■ **WORK REQUIRED**
Without the images, set down each entry exactly.

--------------------------------------------------

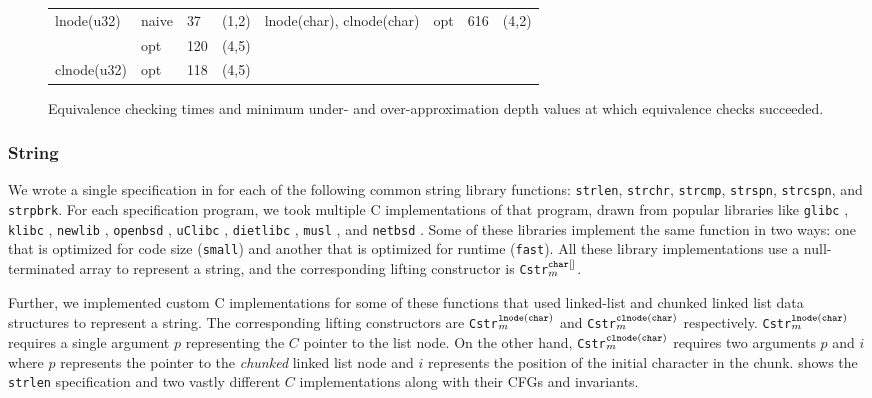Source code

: \begin{figure}[t]
\begin{scriptsize}
\begin{tabular}{lllclllc}
lnode(u32) & naive & 37 & (1,2) &                                              lnode(char), clnode(char) & opt & 616 & (4,2)         \\
           & opt & 120 & (4,5)   &                                               & & & \\
clnode(u32) & opt & 118 & (4,5)   &                                               & & & \\
\bottomrule
\end{tabular}
\end{scriptsize}
\vspace{-5px}
\caption{\label{tab:results}Equivalence checking times and minimum under- and over-approximation depth values at which equivalence checks succeeded.}
\vspace{-5px}
\end{figure}

\subsubsection*{String} We wrote a single specification in \SpecL{} for each of the
following
common string library functions: {\tt strlen}, {\tt strchr}, {\tt strcmp}, {\tt strspn},
{\tt strcspn}, and {\tt strpbrk}.  For each specification
program, we took multiple C implementations of that program, drawn from popular
libraries like {\tt glibc} \cite{glibc}, {\tt klibc} \cite{klibc}, {\tt newlib} \cite{newlib},
{\tt openbsd} \cite{openbsdlibc}, {\tt uClibc} \cite{uclibc},
{\tt dietlibc} \cite{dietlibc}, {\tt musl} \cite{musl}, and {\tt netbsd} \cite{netbsd}.
Some of these libraries implement the same function in two ways: one that is optimized
for code size ({\tt small}) and another that is optimized for runtime ({\tt fast}).
All these library implementations use a null-terminated array to represent
a string, and the
corresponding lifting constructor is {\tt Cstr}$^{\tt char[]}_m$.

Further, we implemented
custom C implementations for some of these functions that used
linked-list
and chunked linked list data structures
to represent a string.
The corresponding lifting constructors are {\tt Cstr}$^{\tt lnode(char)}_m$
and {\tt Cstr}$^{\tt clnode(char)}_m$ respectively.
{\tt Cstr}$^{\tt lnode(char)}_m$ requires a single
argument $p$ representing the $C$ pointer to the list node.
On the other hand, {\tt Cstr}$^{\tt clnode(char)}_m$ requires two arguments $p$
and $i$ where $p$ represents the pointer to the {\em chunked} linked list node
and $i$ represents the position of the initial character in the chunk.
 shows the {\tt strlen} specification and two vastly
different $C$ implementations along with their CFGs and invariants.


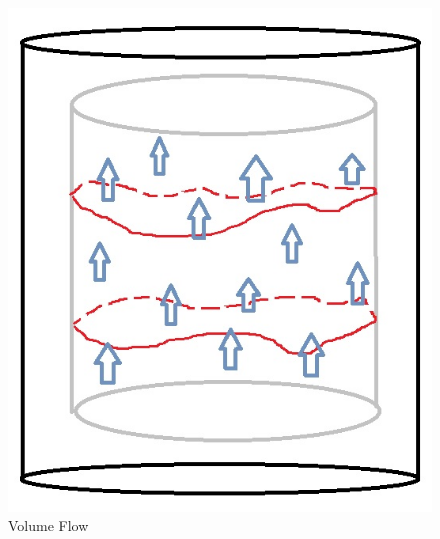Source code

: \documentclass[8pt,aspectratio=169]{beamer}
\begin{document}
\begin{frame}
\begin{minipage}[t]{0.44\linewidth}
\begin{figure}
\begin{center}
        \includegraphics[scale=0.6]{Nesting}    
    
    \end{center}
    \caption{Volume Flow}
    \label{fig:WDW}
\end{figure}

\end{minipage}

\end{frame}
\end{document}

--------------------------------------------------

■ **EXERCISE SOLUTION**
Source code

: \begin{figure}[t]
\begin{scriptsize}
\begin{tabular}{lllclllc}
lnode(u32) & naive & 37 & (1,2) &                                              lnode(char), clnode(char) & opt & 616 & (4,2)         \\
           & opt & 120 & (4,5)   &                                               & & & \\
clnode(u32) & opt & 118 & (4,5)   &                                               & & & \\
\bottomrule
\end{tabular}
\end{scriptsize}
\vspace{-5px}
\caption{\label{tab:results}Equivalence checking times and minimum under- and over-approximation depth values at which equivalence checks succeeded.}
\vspace{-5px}
\end{figure}

\subsubsection*{String} We wrote a single specification in \SpecL{} for each of the
following
common string library functions: {\tt strlen}, {\tt strchr}, {\tt strcmp}, {\tt strspn},
{\tt strcspn}, and {\tt strpbrk}.  For each specification
program, we took multiple C implementations of that program, drawn from popular
libraries like {\tt glibc} \cite{glibc}, {\tt klibc} \cite{klibc}, {\tt newlib} \cite{newlib},
{\tt openbsd} \cite{openbsdlibc}, {\tt uClibc} \cite{uclibc},
{\tt dietlibc} \cite{dietlibc}, {\tt musl} \cite{musl}, and {\tt netbsd} \cite{netbsd}.
Some of these libraries implement the same function in two ways: one that is optimized
for code size ({\tt small}) and another that is optimized for runtime ({\tt fast}).
All these library implementations use a null-terminated array to represent
a string, and the
corresponding lifting constructor is {\tt Cstr}$^{\tt char[]}_m$.

Further, we implemented
custom C implementations for some of these functions that used
linked-list
and chunked linked list data structures
to represent a string.
The corresponding lifting constructors are {\tt Cstr}$^{\tt lnode(char)}_m$
and {\tt Cstr}$^{\tt clnode(char)}_m$ respectively.
{\tt Cstr}$^{\tt lnode(char)}_m$ requires a single
argument $p$ representing the $C$ pointer to the list node.
On the other hand, {\tt Cstr}$^{\tt clnode(char)}_m$ requires two arguments $p$
and $i$ where $p$ represents the pointer to the {\em chunked} linked list node
and $i$ represents the position of the initial character in the chunk.
 shows the {\tt strlen} specification and two vastly
different $C$ implementations along with their CFGs and invariants.


Source code

: \documentclass[8pt,aspectratio=169]{beamer}
\begin{document}
\begin{frame}
\begin{minipage}[t]{0.44\linewidth}
\begin{figure}
\begin{center}
        \includegraphics[scale=0.6]{Nesting}    
    
    \end{center}
    \caption{Volume Flow}
    \label{fig:WDW}
\end{figure}

\end{minipage}

\end{frame}
\end{document}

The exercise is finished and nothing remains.